**EXERCISE DESCRIPTION**
Retype every line of the records below exactly as they appear, omitting the pictures.

**DATASET ROWS**
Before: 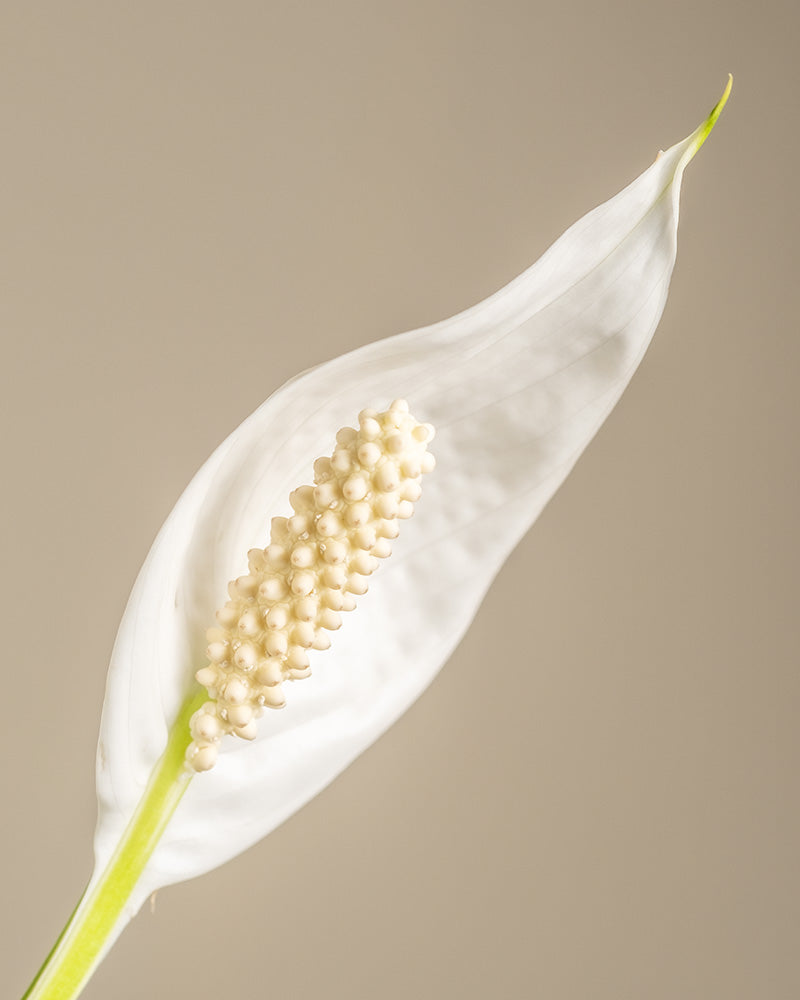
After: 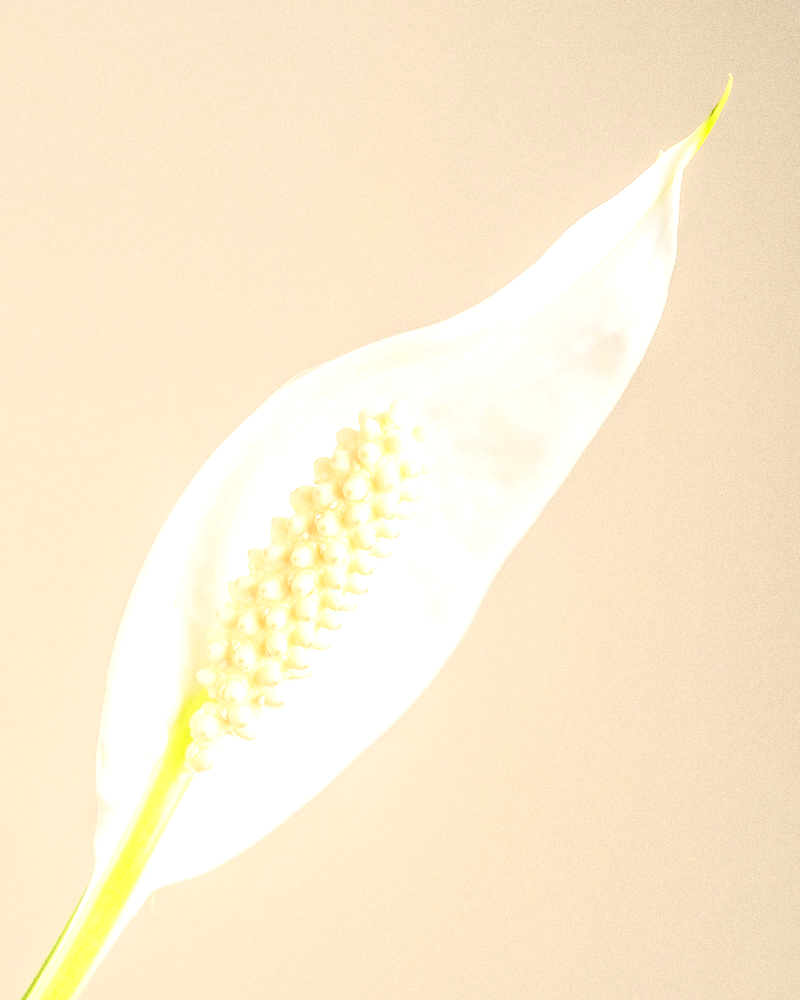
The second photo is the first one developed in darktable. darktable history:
base curve: curves: ch0 [(0, 0) (0.666, 0.806) (1, 1)]
grain: coarseness 0.09 ISO, strength 40%
tone equalizer: -8 EV -0.417 EV, -7 EV -0.389 EV, -6 EV -0.333 EV, -5 EV -0.222 EV, -3 EV 0.222 EV, -2 EV 0.333 EV, -1 EV 0.389 EV, +0 EV 0.417 EV, edges refinement/feathering 500, mask exposure compensation -1.57 EV, preserve details no
exposure: black level correction -0.005, exposure 0.622 EV, compensate highlight preservation false
rgb levels: preserve colors sum RGB, levels [[0.038, 0.433, 0.934], [0, 0.5, 1], [0, 0.5, 1]]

**COMPLETE ANSWER**
Before: 
After: 
The second photo is the first one developed in darktable. darktable history:
base curve: curves: ch0 [(0, 0) (0.666, 0.806) (1, 1)]
grain: coarseness 0.09 ISO, strength 40%
tone equalizer: -8 EV -0.417 EV, -7 EV -0.389 EV, -6 EV -0.333 EV, -5 EV -0.222 EV, -3 EV 0.222 EV, -2 EV 0.333 EV, -1 EV 0.389 EV, +0 EV 0.417 EV, edges refinement/feathering 500, mask exposure compensation -1.57 EV, preserve details no
exposure: black level correction -0.005, exposure 0.622 EV, compensate highlight preservation false
rgb levels: preserve colors sum RGB, levels [[0.038, 0.433, 0.934], [0, 0.5, 1], [0, 0.5, 1]]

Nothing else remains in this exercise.